__Brief__: Going through the data below, find how many lines include the word "Expiry", and reply with that number alone.

(Dataset entries)
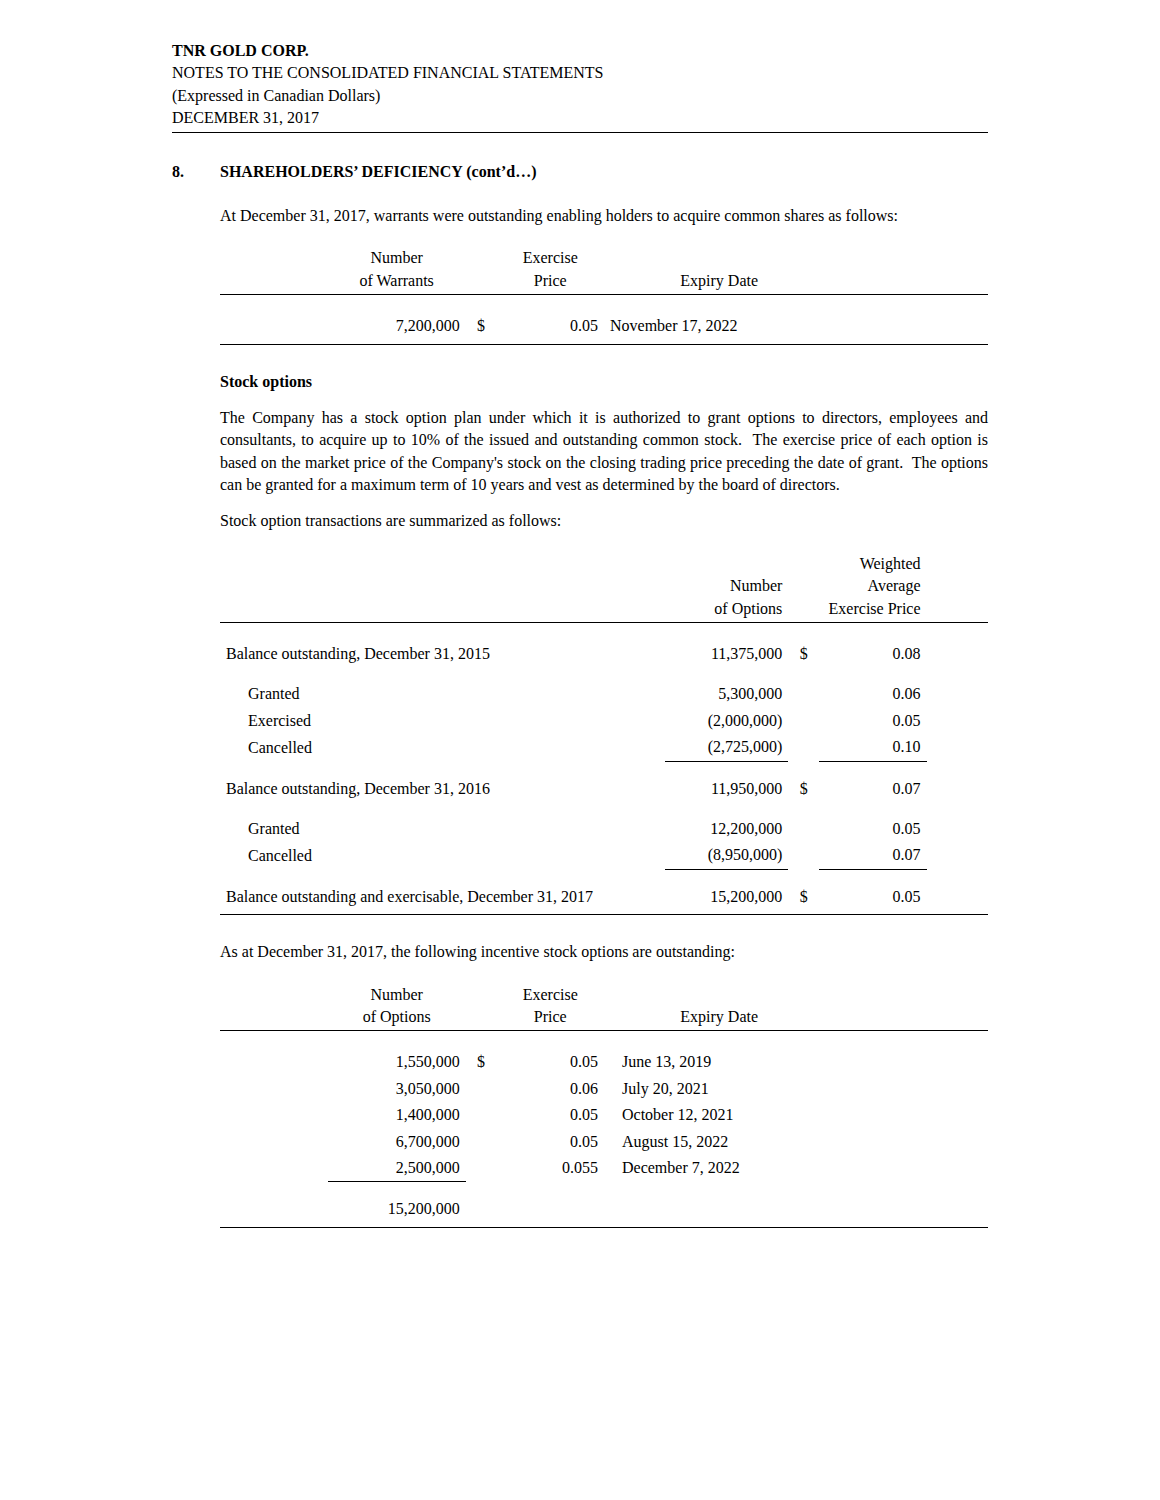TNR GOLD CORP.
NOTES TO THE CONSOLIDATED FINANCIAL STATEMENTS
(Expressed in Canadian Dollars)
DECEMBER 31, 2017
8. SHAREHOLDERS’ DEFICIENCY (cont’d…)
At December 31, 2017, warrants were outstanding enabling holders to acquire common shares as follows:
| | Number of Warrants | | Exercise Price | Expiry Date | |
| --- | --- | --- | --- | --- | --- |
| | 7,200,000 | $ | 0.05 | November 17, 2022 | |
Stock options
The Company has a stock option plan under which it is authorized to grant options to directors, employees and consultants, to acquire up to 10% of the issued and outstanding common stock. The exercise price of each option is based on the market price of the Company's stock on the closing trading price preceding the date of grant. The options can be granted for a maximum term of 10 years and vest as determined by the board of directors.
Stock option transactions are summarized as follows:
| | Number of Options | | Weighted Average Exercise Price | |
| --- | --- | --- | --- | --- |
| Balance outstanding, December 31, 2015 | 11,375,000 | $ | 0.08 | |
| Granted | 5,300,000 | | 0.06 | |
| Exercised | (2,000,000) | | 0.05 | |
| Cancelled | (2,725,000) | | 0.10 | |
| Balance outstanding, December 31, 2016 | 11,950,000 | $ | 0.07 | |
| Granted | 12,200,000 | | 0.05 | |
| Cancelled | (8,950,000) | | 0.07 | |
| Balance outstanding and exercisable, December 31, 2017 | 15,200,000 | $ | 0.05 | |
As at December 31, 2017, the following incentive stock options are outstanding:
| | Number of Options | | Exercise Price | Expiry Date | |
| --- | --- | --- | --- | --- | --- |
| | 1,550,000 | $ | 0.05 | June 13, 2019 | |
| | 3,050,000 | | 0.06 | July 20, 2021 | |
| | 1,400,000 | | 0.05 | October 12, 2021 | |
| | 6,700,000 | | 0.05 | August 15, 2022 | |
| | 2,500,000 | | 0.055 | December 7, 2022 | |
| | 15,200,000 | | | | |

__Finished task__: 2